§ **Exercise details**:
Start to finish, repeat the records exactly.

*** Data section ***

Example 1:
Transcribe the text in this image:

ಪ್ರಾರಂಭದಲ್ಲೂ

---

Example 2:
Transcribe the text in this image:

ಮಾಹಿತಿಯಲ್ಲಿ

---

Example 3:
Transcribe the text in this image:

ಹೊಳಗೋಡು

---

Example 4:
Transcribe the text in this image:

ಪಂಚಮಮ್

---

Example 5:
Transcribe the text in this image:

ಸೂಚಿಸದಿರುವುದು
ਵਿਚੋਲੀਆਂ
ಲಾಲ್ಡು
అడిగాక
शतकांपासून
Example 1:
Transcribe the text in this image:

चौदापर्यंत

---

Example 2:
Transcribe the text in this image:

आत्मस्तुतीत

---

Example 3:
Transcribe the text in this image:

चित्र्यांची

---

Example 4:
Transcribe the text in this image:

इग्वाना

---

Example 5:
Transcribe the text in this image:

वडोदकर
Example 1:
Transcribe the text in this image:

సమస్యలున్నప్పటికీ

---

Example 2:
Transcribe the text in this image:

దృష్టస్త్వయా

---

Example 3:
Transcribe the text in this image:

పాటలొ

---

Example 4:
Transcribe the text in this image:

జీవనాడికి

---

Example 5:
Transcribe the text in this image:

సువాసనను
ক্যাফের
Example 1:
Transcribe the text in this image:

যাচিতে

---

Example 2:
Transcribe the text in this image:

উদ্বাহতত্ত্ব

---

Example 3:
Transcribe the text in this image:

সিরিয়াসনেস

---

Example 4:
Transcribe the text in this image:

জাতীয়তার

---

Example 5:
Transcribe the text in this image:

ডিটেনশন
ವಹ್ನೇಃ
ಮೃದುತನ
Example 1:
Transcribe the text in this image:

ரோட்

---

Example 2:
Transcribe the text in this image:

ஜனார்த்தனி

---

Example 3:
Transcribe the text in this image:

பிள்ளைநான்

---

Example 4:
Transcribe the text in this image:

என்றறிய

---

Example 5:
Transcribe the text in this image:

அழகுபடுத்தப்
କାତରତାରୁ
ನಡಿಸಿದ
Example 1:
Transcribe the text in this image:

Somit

*** End of Data section ***

§ **Result of this exercise**:
Example 1:
Transcribe the text in this image:

ಪ್ರಾರಂಭದಲ್ಲೂ

---

Example 2:
Transcribe the text in this image:

ಮಾಹಿತಿಯಲ್ಲಿ

---

Example 3:
Transcribe the text in this image:

ಹೊಳಗೋಡು

---

Example 4:
Transcribe the text in this image:

ಪಂಚಮಮ್

---

Example 5:
Transcribe the text in this image:

ಸೂಚಿಸದಿರುವುದು
ਵਿਚੋਲੀਆਂ
ಲಾಲ್ಡು
అడిగాక
शतकांपासून
Example 1:
Transcribe the text in this image:

चौदापर्यंत

---

Example 2:
Transcribe the text in this image:

आत्मस्तुतीत

---

Example 3:
Transcribe the text in this image:

चित्र्यांची

---

Example 4:
Transcribe the text in this image:

इग्वाना

---

Example 5:
Transcribe the text in this image:

वडोदकर
Example 1:
Transcribe the text in this image:

సమస్యలున్నప్పటికీ

---

Example 2:
Transcribe the text in this image:

దృష్టస్త్వయా

---

Example 3:
Transcribe the text in this image:

పాటలొ

---

Example 4:
Transcribe the text in this image:

జీవనాడికి

---

Example 5:
Transcribe the text in this image:

సువాసనను
ক্যাফের
Example 1:
Transcribe the text in this image:

যাচিতে

---

Example 2:
Transcribe the text in this image:

উদ্বাহতত্ত্ব

---

Example 3:
Transcribe the text in this image:

সিরিয়াসনেস

---

Example 4:
Transcribe the text in this image:

জাতীয়তার

---

Example 5:
Transcribe the text in this image:

ডিটেনশন
ವಹ್ನೇಃ
ಮೃದುತನ
Example 1:
Transcribe the text in this image:

ரோட்

---

Example 2:
Transcribe the text in this image:

ஜனார்த்தனி

---

Example 3:
Transcribe the text in this image:

பிள்ளைநான்

---

Example 4:
Transcribe the text in this image:

என்றறிய

---

Example 5:
Transcribe the text in this image:

அழகுபடுத்தப்
କାତରତାରୁ
ನಡಿಸಿದ
Example 1:
Transcribe the text in this image:

Somit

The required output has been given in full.